The Tax Deductible Mortgage Strategy is a way for Canadians to make their mortgage interest tax-deductible. While Americans can already claim their mortgage interest on their tax returns, this strategy lets Canadians achieve a similar benefit.
Here’s how it works: In Canada, if you borrow money to invest in income-producing assets like stocks or rental properties, you can deduct the interest on that loan from your income taxes. With this strategy, you borrow against the equity in your home, invest that money in income-generating assets, and then use your tax return to pay down your mortgage.
Repeat this process over time, and you’ll eventually turn your mortgage debt into a tax-deductible investment loan, all while building a larger investment portfolio.
This strategy uses a unique mortgage product called a re-advanceable mortgage. It’s a mortgage and Line of Credit product that when you pay your mortgage payment, the line of credit grows in size. This allows you to borrow more to invest.
In a nutshell, the Tax Deductible Mortgage Strategy helps you pay off your mortgage faster, save money on taxes, and grow your investments for the long term.

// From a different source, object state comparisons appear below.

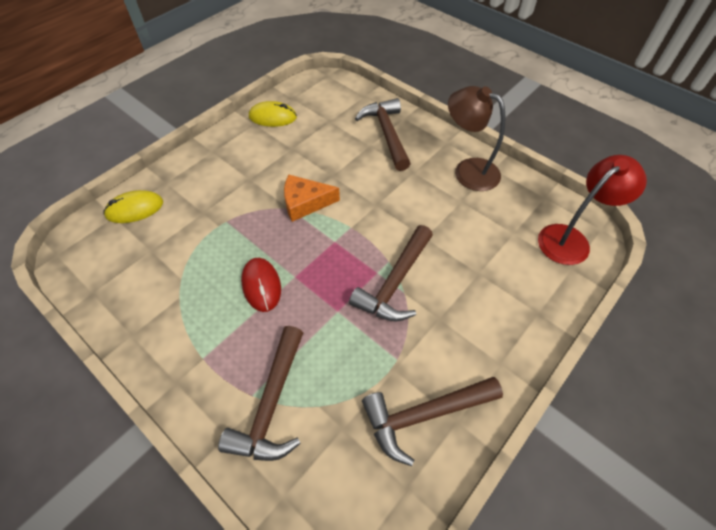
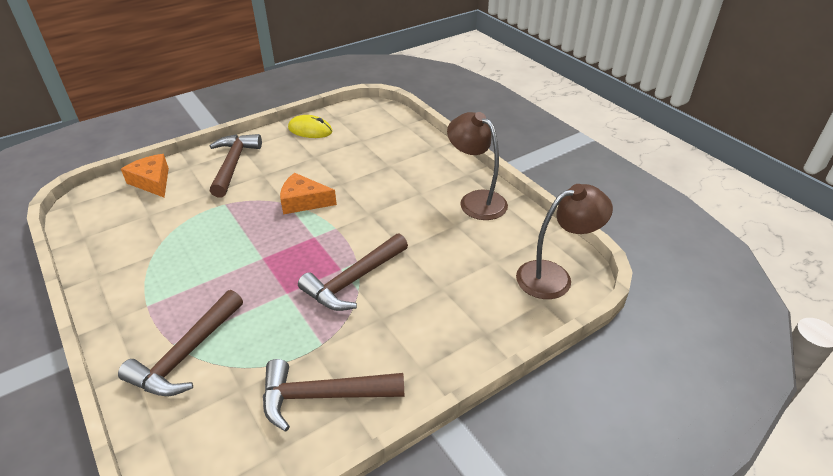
camera: 15 degrees right, 15 degrees down
yellow mouse [103,190,163,223] -> orange cheese [121,154,169,197]
red mouse [241,258,281,312] -> none
brown hammer [355,98,411,171] -> brown hammer moved to [210,134,262,197]
red lamp [538,155,647,265] -> brown lamp [516,184,613,299]

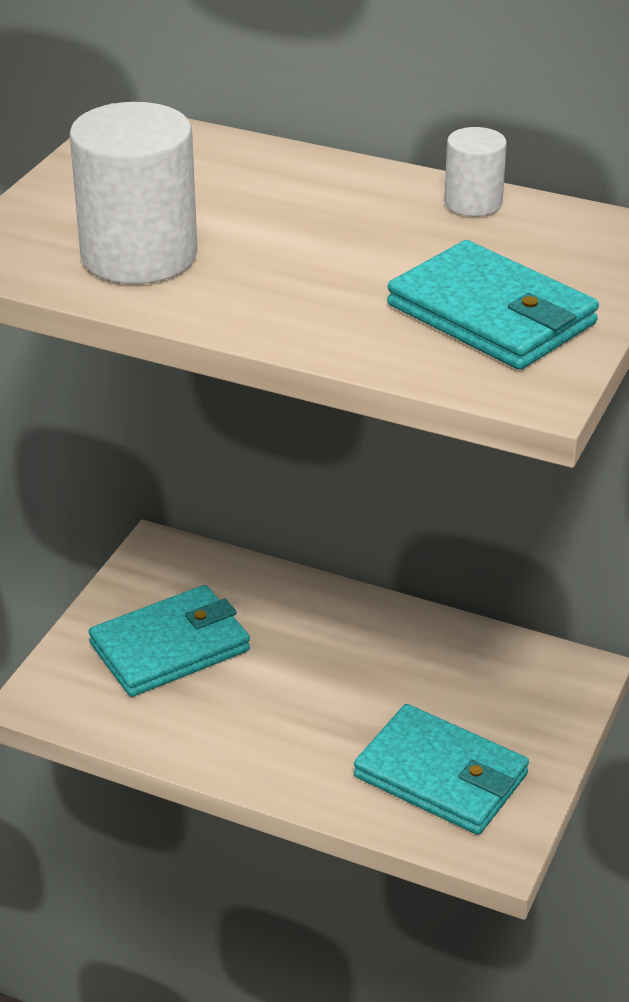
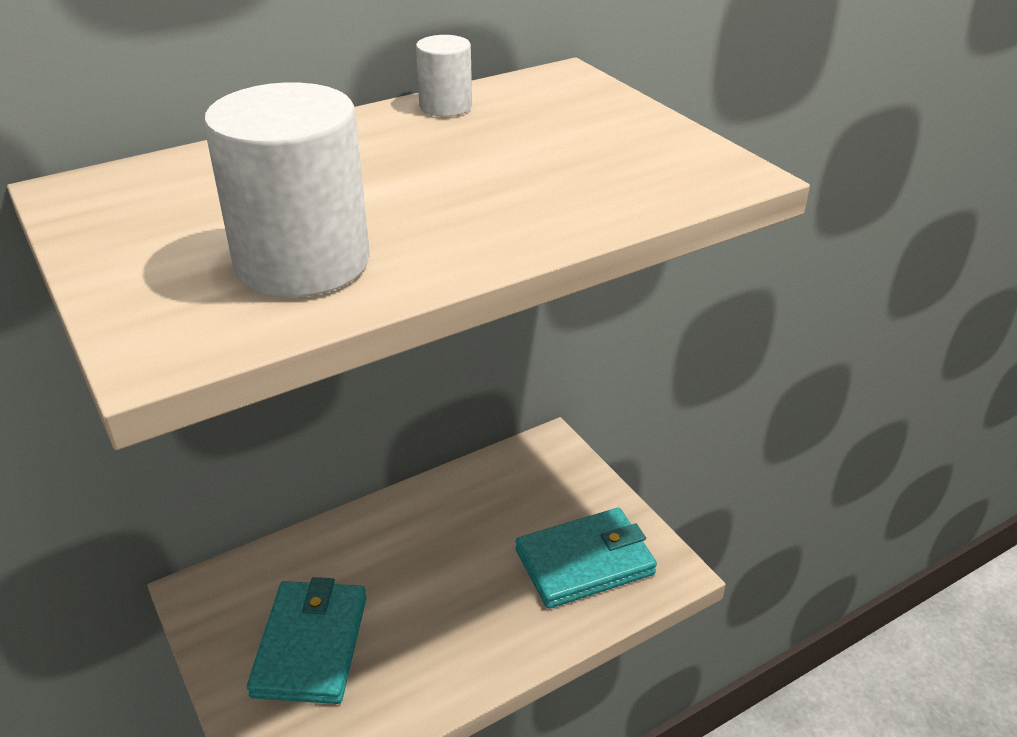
camera: 55 degrees left, 0 degrees up
turquoise wallet [387,240,599,370] -> none

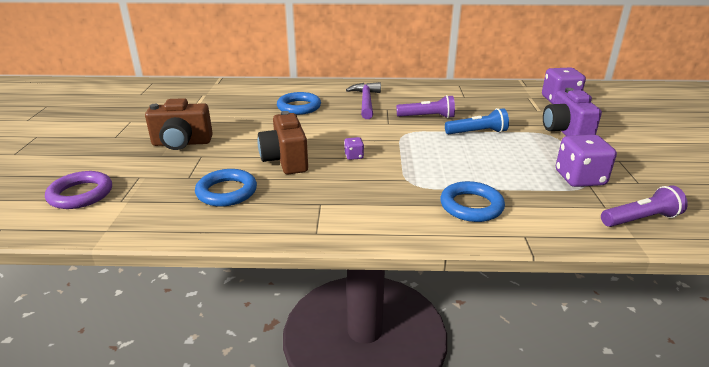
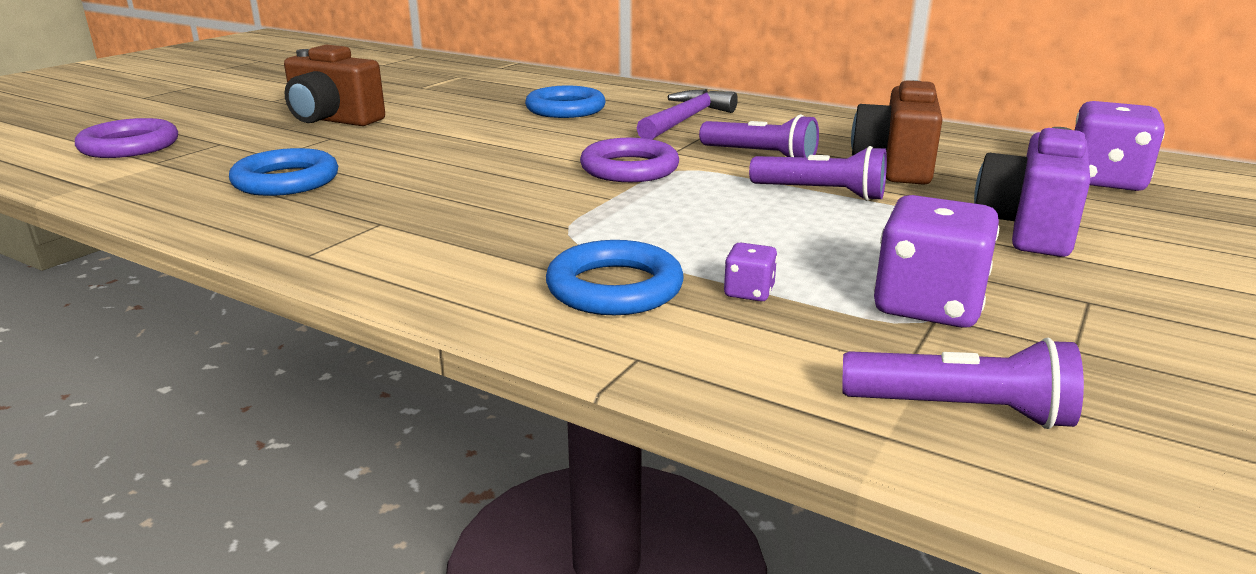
camera: 30 degrees right, 5 degrees down
brown camera [258,111,308,174] -> brown camera moved to [851,80,942,185]
purple dice [344,137,364,160] -> purple dice moved to [724,242,777,301]
blue flashlight [445,108,509,134] -> purple flashlight [749,146,887,201]
none -> purple ring [580,138,679,182]

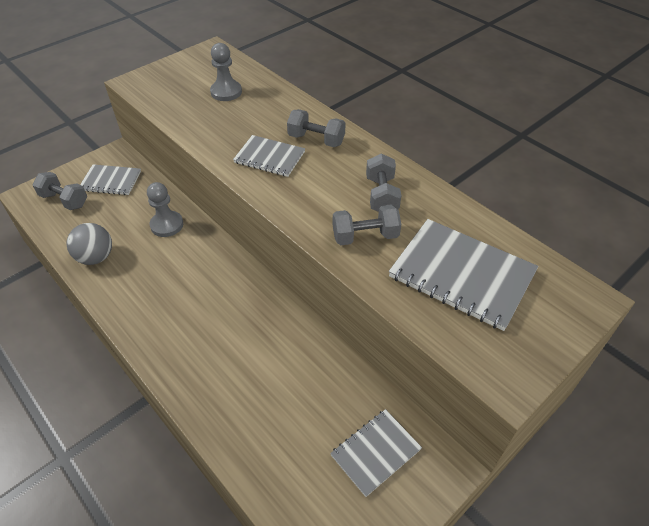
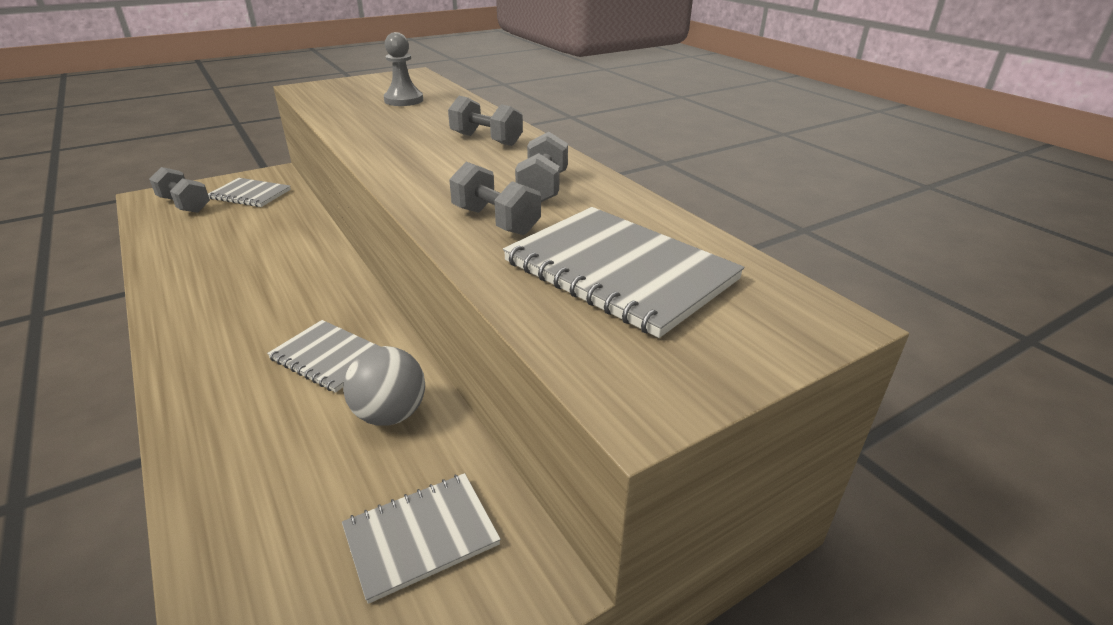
camera: 10 degrees right, 15 degrees down
grey ball [66,223,112,265] -> grey ball moved to [343,346,425,426]
grey pawn [147,182,183,237] -> none
grey notebook [233,135,305,177] -> grey notebook moved to [267,320,381,393]
grey dumbbell [333,204,401,245] -> grey dumbbell turned 45 degrees clockwise [449,162,541,235]

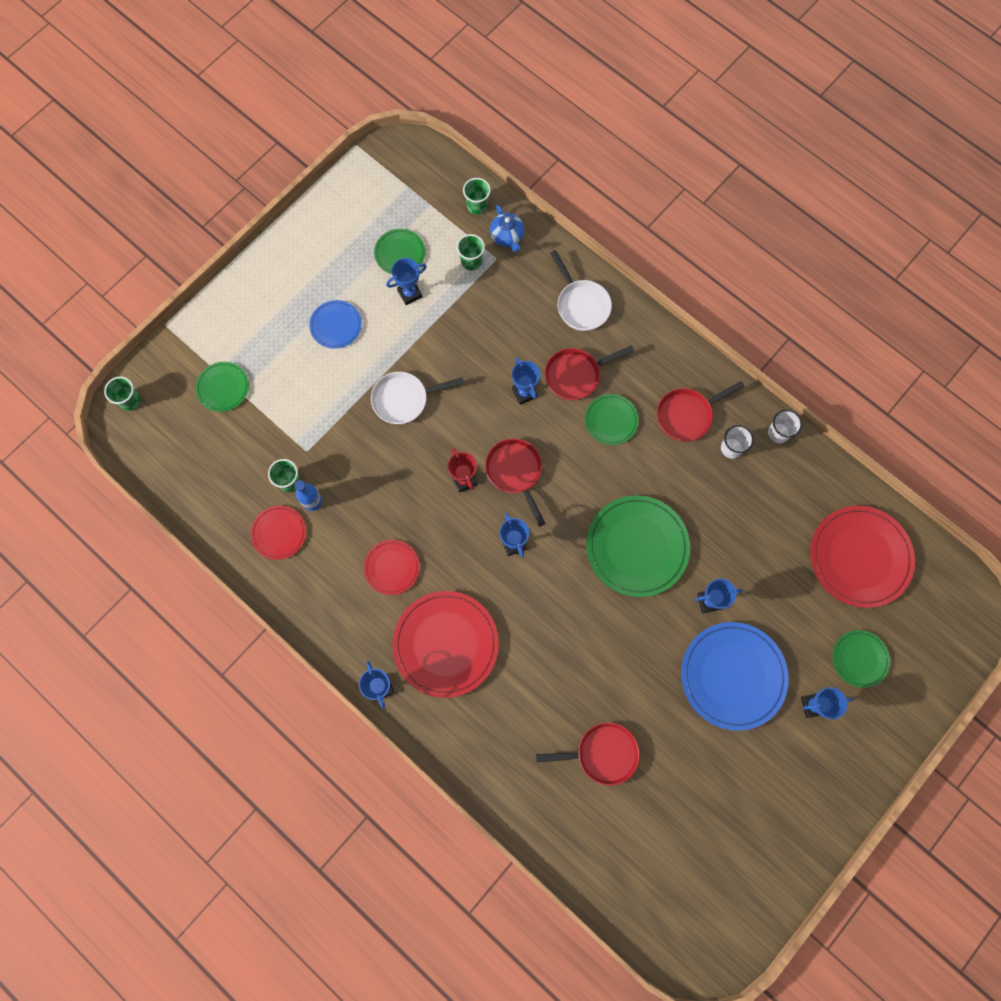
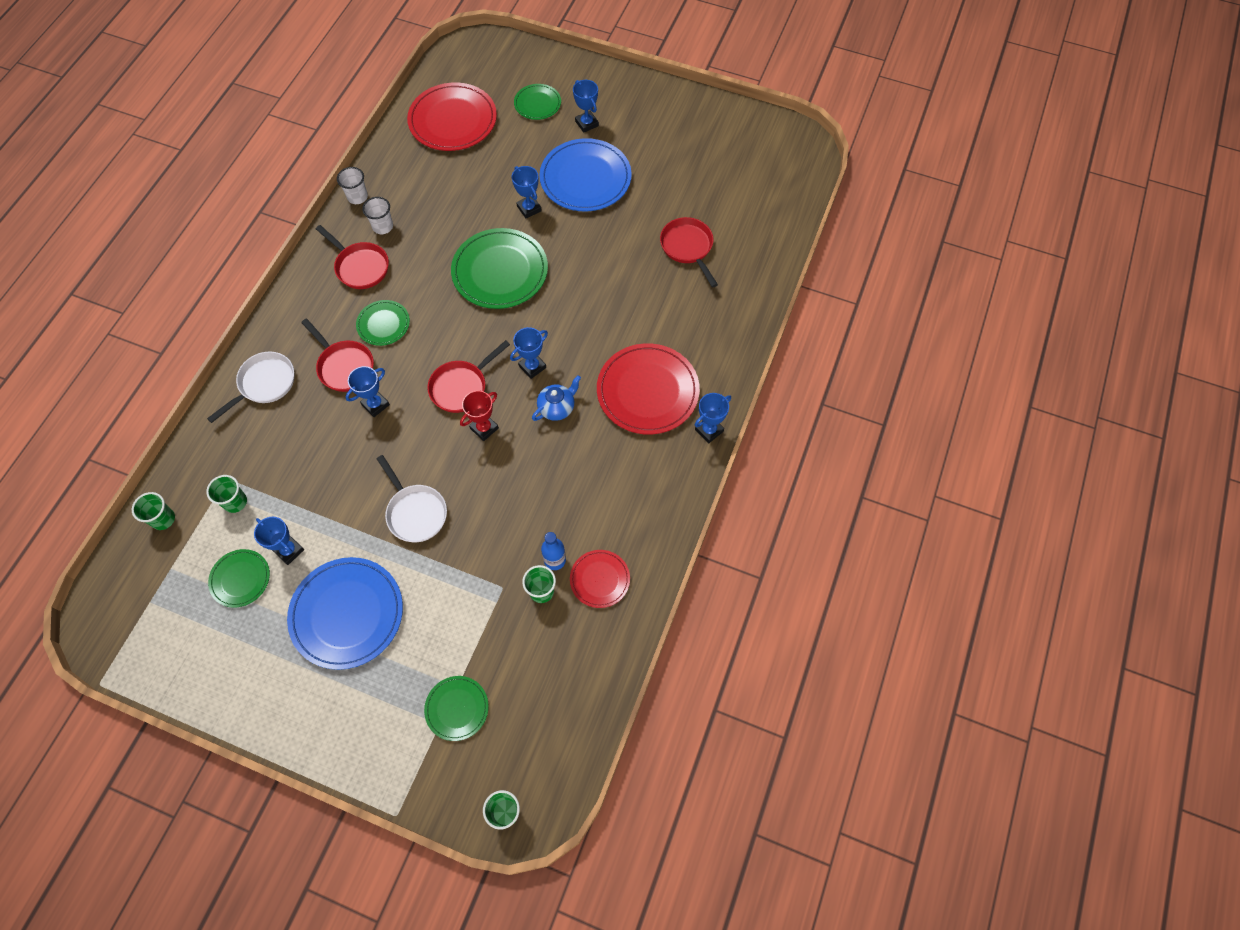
camera: 110 degrees left, 10 degrees down
blue plate [309,300,362,349] -> blue plate [287,557,403,670], size x1.86
red plate [364,540,420,595] -> none
blue teapot [490,205,524,252] -> blue teapot moved to [532,375,581,421]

Meet Alex and Taylor, a couple living in Alberta with big plans for their financial future. They recently bought a home valued at $600,000 and have a mortgage balance of $400,000 at a 5.5% interest rate over a 27-year amortization period. With a household income of $120,000, Alex and Taylor want to pay off their mortgage faster and grow their investments. That’s where the Tax Deductible Mortgage Strategy comes in.
Net Worth Improvement
By sticking with the Tax Deductible Mortgage Strategy they’ll have a projected investment portfolio of $787,891.30, based on an investment return of 8%. They’ll also have a fully tax deductible investment loan of $390,000.00. Their net worth improvement would be $397,891.30.
Years Saved
By using this mortgage strategy, they’ll pay off their mortgage by year 19 and month 7. This means paying off the 27-year mortgage faster by 7 years and 5 months.